This memorandum is intended to maintain the President’s
exclusive control of the information resources and information
systems provided to the President, Vice President, and EOP.
High-quality, efficient, interoperable, and safe information
systems and information resources are required in order for the
President to discharge the duties of his office with the support
of those who advise and assist him, and with the additional
assistance of all EOP components. The responsibilities that
this memorandum vests in the Director of White House Information
Technology, as described below, have been performed historically
within the EOP, and it is the intent of this memorandum to
continue this practice.
The Director of White House Information Technology, on
behalf of the President, shall have the primary authority to
establish and coordinate the necessary policies and procedures
for operating and maintaining the information resources and
information systems provided to the President, Vice President,
and EOP. Nothing in this memorandum may be construed to
delegate the ownership, or any rights associated with ownership, 2
of any information resources or information systems, nor of any
record, to any entity outside of the EOP.
Sec. 2. Director of White House Information Technology.

### Your instructions
In the memorandum excerpt, who has the primary authority to set and coordinate policies for running and maintaining the information systems provided to the President, Vice President, and EOP?

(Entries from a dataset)
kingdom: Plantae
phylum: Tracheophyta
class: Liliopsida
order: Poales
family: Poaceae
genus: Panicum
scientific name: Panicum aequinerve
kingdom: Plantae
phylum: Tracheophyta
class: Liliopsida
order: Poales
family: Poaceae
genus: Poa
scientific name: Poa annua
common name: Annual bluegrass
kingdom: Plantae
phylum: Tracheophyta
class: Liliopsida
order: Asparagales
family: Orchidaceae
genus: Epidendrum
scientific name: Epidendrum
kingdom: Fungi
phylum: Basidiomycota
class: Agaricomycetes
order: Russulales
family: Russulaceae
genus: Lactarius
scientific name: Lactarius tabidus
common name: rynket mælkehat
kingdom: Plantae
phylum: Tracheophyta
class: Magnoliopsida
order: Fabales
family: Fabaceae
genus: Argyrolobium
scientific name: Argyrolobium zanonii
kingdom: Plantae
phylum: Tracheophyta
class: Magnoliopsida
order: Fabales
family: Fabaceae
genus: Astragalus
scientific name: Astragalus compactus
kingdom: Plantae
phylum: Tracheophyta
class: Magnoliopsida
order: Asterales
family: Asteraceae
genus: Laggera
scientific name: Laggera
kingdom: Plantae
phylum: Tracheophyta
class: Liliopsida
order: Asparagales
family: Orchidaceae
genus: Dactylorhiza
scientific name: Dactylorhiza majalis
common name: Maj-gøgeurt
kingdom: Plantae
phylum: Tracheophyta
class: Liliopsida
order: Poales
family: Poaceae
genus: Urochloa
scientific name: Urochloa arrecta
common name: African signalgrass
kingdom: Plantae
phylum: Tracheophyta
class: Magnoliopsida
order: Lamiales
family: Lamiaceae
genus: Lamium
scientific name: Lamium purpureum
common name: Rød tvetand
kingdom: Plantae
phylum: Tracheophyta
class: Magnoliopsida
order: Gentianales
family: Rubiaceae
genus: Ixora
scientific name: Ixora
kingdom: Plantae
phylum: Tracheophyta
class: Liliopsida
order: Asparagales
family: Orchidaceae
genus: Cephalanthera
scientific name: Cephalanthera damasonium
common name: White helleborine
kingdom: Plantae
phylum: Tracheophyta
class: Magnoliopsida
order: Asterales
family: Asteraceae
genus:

### Response below
The Director of White House Information Technology, acting on behalf of the President.